C’est de cette gestion épistolaire que rend compte la publication de sa correspondance avec son clergé, très soigneusement éditée depuis 2017 par Jean Dubray et dont est paru le tome III consacré aux années 1798-1800. On y touche du doigt les difficultés de fonctionnement qui furent celles de l’Église constitutionnelle de Blois dont le corps sacerdotal était bien souvent livré à lui-même face à des situations inédites souvent dramatiques. «Toutes les communes circonvoisines sont dans la même situation : ils pillent et volent de toutes parts. Ils "pendent" dans le moment présent, ils n’ont point encore entamé mon bourg, mais ils doivent venir dans peu. […] Quel parti prendre, mon cher prélat, dans une circonstance aussi désastreuse ? Fuirai-je ? Resterai-je ? Je ne sais quel parti prendre…» ; mais aussi les demandes des populations locales aux prises avec les incertitudes d’une réglementation changeante et contradictoire. On y suit également la carrière de son évêque un temps privé de mandat électif et donc de revenus qu’on accompagne, en août-octobre 1800, dans son dernier séjour dans sa ville épiscopale de Blois.

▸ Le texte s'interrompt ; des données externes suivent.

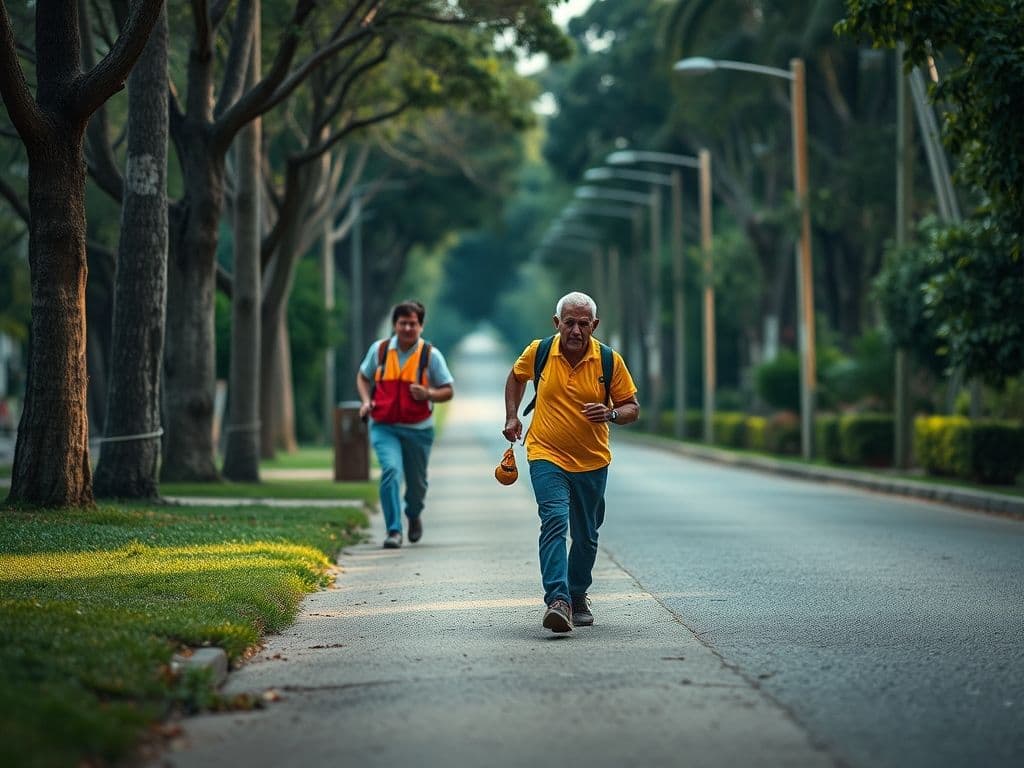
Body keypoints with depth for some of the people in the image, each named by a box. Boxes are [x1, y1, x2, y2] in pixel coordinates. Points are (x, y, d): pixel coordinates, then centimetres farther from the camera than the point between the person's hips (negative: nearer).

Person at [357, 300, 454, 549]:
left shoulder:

En fin de compte, l’évêque de Loir-et-Cher a sans doute été révolutionnaire et actif mais son action a été obérée par la brièveté de sa résidence : au total, un an et demi fragmenté en quatre séjours tout au plus ! Toute sa vie pourtant, il se prévaudra de de cet épiscopat socialement glorieux mais bien épisodique et éphémère, transmué en épisode fondateur, en légende dorée de son personnage devenu après le Concordat «ancien évêque de Blois», qui se revendiquera comme tel jusqu’à sa mort.